* REQUIREMENT
For each record below, output its text exactly and skip any picture.

* Stored items

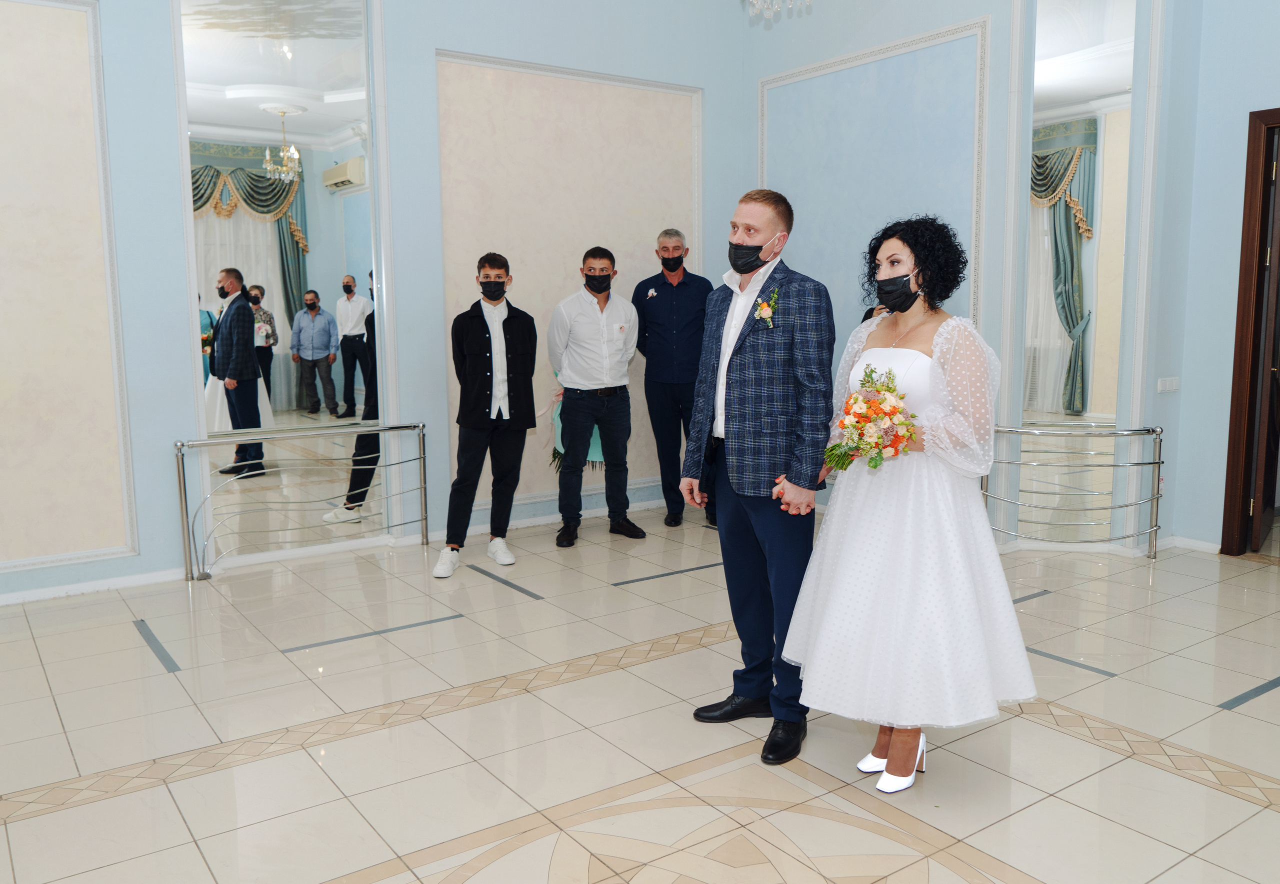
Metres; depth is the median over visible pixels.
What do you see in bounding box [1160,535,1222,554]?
baseboard
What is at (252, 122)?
mirror
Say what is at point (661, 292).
man
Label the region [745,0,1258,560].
right wall
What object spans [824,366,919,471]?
bouquet
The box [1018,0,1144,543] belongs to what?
mirror
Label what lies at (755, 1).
chandelier
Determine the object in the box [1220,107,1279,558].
door frame
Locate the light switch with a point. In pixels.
(1166, 388)
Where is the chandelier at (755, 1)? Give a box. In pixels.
[743,0,811,20]
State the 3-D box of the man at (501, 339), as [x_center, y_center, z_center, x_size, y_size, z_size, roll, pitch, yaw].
[-0.839,-0.165,4.883,0.540,1.653,0.534,-6,9,-35]
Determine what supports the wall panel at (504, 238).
attached to the left wall at (450, 42)
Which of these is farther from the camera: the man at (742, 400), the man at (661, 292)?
the man at (661, 292)
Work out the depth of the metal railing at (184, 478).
4.78 m
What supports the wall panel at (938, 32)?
attached to the right wall at (994, 78)
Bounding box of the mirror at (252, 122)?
[175,0,392,556]
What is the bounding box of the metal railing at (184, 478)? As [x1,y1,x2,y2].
[174,423,429,582]
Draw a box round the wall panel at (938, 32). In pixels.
[758,15,990,342]
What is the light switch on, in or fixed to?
attached to the right wall at (994, 78)
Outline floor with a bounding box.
[0,501,1278,883]
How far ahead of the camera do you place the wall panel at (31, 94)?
4.18 m
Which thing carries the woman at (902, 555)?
on the floor
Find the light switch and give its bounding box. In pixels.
[1156,376,1179,393]
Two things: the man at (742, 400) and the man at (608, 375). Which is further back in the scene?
the man at (608, 375)
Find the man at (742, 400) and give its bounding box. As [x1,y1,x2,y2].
[686,189,835,766]
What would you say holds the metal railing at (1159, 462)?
on the floor
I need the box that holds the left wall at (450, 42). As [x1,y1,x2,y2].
[0,0,750,609]
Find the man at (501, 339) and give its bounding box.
[435,251,538,580]
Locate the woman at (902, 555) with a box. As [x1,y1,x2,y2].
[783,214,1038,794]
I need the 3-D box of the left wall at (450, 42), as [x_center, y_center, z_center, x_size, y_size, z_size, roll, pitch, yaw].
[-1.899,-1.474,4.738,6.218,4.272,0.221,-6,9,-35]
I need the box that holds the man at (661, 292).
[633,228,716,528]
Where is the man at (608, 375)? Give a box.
[546,245,645,545]
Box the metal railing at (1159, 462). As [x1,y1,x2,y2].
[983,422,1163,560]
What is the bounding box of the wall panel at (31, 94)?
[0,0,137,571]
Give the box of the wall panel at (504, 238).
[434,51,704,514]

* TASK RESPONSE
Metres; depth is the median over visible pixels.
What do you see in bounding box [1160,535,1222,554]?
baseboard
What is at (252, 122)?
mirror
Say what is at point (661, 292).
man
Label the region [745,0,1258,560].
right wall
What object spans [824,366,919,471]?
bouquet
The box [1018,0,1144,543] belongs to what?
mirror
Label what lies at (755, 1).
chandelier
Determine the object in the box [1220,107,1279,558].
door frame
Locate the light switch with a point. In pixels.
(1166, 388)
Where is the chandelier at (755, 1)? Give a box. In pixels.
[743,0,811,20]
State the 3-D box of the man at (501, 339), as [x_center, y_center, z_center, x_size, y_size, z_size, roll, pitch, yaw].
[-0.839,-0.165,4.883,0.540,1.653,0.534,-6,9,-35]
Determine what supports the wall panel at (504, 238).
attached to the left wall at (450, 42)
Which of these is farther from the camera: the man at (742, 400), the man at (661, 292)?
the man at (661, 292)
Work out the depth of the metal railing at (184, 478).
4.78 m
What supports the wall panel at (938, 32)?
attached to the right wall at (994, 78)
Bounding box of the mirror at (252, 122)?
[175,0,392,556]
What is the bounding box of the metal railing at (184, 478)? As [x1,y1,x2,y2].
[174,423,429,582]
Draw a box round the wall panel at (938, 32). In pixels.
[758,15,990,342]
What is the light switch on, in or fixed to?
attached to the right wall at (994, 78)
Outline floor with a bounding box.
[0,501,1278,883]
How far ahead of the camera do you place the wall panel at (31, 94)?
4.18 m
Which thing carries the woman at (902, 555)?
on the floor
Find the light switch and give its bounding box. In pixels.
[1156,376,1179,393]
Two things: the man at (742, 400) and the man at (608, 375). Which is further back in the scene?
the man at (608, 375)
Find the man at (742, 400) and give its bounding box. As [x1,y1,x2,y2].
[686,189,835,766]
What would you say holds the metal railing at (1159, 462)?
on the floor
I need the box that holds the left wall at (450, 42). As [x1,y1,x2,y2].
[0,0,750,609]
Find the man at (501, 339) and give its bounding box.
[435,251,538,580]
Locate the woman at (902, 555) with a box. As [x1,y1,x2,y2].
[783,214,1038,794]
I need the 3-D box of the left wall at (450, 42), as [x_center, y_center, z_center, x_size, y_size, z_size, roll, pitch, yaw].
[-1.899,-1.474,4.738,6.218,4.272,0.221,-6,9,-35]
I need the box that holds the man at (661, 292).
[633,228,716,528]
Where is the man at (608, 375)? Give a box.
[546,245,645,545]
Box the metal railing at (1159, 462). As [x1,y1,x2,y2].
[983,422,1163,560]
What is the bounding box of the wall panel at (31, 94)?
[0,0,137,571]
Give the box of the wall panel at (504, 238).
[434,51,704,514]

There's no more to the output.